Не оборачивайся, Гарибальди, притворись, будто ты его не заметил. Давай лучше будем смотреть на птиц и на то, что происходит перед балконом. Готова поклясться, что где-то в моей комнате, может быть, рядом с камином, стоит старик Кун в своем вечном рединготе с подметающими пол фалдами. Интересно, его призрак выше ростом, чем тело? Я никогда не могла понять, как в человечке ростом в полтора метра умещалось столько сварливости, столько прусской дисциплины, да еще такой свирепый венгерский нрав. Однако я предпочитаю не смотреть на него. То, чего не видишь, будто бы не существует, даже если это призрак единственного мужчины, которому почти удалось подчинить себе Беллу Отеро. Совершенно невыносимый тип, уверяю тебя. Более равнодушно ко мне в жизни не относился никто, но в то же время именно он помог добиться большого успеха, нужно отдать ему должное. Могу поспорить, что он сейчас стоит там, опершись на выступ камина – уродец метр сорок девять ростом, – и листает мой альбом, чтобы убедиться, что я храню вырезки из газет, посвященные организованному им турне.
«Браво, вот они! Калина сохранила свидетельства наших успехов. Газеты такие старые, что текст едва можно прочесть, но хруст этой бумаги звучит для меня как музыка богов. Прекрасные были времена, когда Кун превратил Отеро почти в свою собственность. В марионетку, в безвольную красивую куклу – ведь это я двигал ее нити за сценой. Скажите: мог ли желать большего счастья сын лилипута, чем управлять столь прекрасным телом? Получив такую возможность, я – как вы понимаете – сделал все, чтобы стать самым ловким и искусным кукловодом. Например, в программу выступления в Австралии я решил включить все типично андалусские номера, имевшие особый успех в Европе и Нью-Йорке.
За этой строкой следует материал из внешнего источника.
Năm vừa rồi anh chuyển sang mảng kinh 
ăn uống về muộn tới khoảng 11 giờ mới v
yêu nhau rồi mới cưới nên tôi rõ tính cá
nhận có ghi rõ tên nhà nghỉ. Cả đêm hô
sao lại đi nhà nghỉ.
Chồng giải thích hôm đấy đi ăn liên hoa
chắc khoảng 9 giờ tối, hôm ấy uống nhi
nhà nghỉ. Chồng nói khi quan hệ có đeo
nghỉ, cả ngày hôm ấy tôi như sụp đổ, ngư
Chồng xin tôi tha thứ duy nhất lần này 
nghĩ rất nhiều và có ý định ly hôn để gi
Я начинил спектакль банальными, но эффектными испанскими танцами, озорными песенками на севильские мелодии, увеличил количество шествий тореадоров и красноречивых движений бедрами, которые Белла исполняла мастерски. Думаю, мне удалось извлечь максимальную выгоду из присущих Калине качеств – высокомерия и чувственности, сводивших с ума мужчин. Но это было не все. Чтобы довести создание своих рук до совершенства, я добавил некоторые полезные ингредиенты: вернул из небытия титул графини, сыгравший столь благоприятную роль во время выступления в Америке, и госпожа графиня произвела фурор. Через несколько месяцев благодаря нашему успеху мне удалось добиться чуда и сделать ее покорной, послушной мне во всем, хотя – должен признать – это было совсем не легко.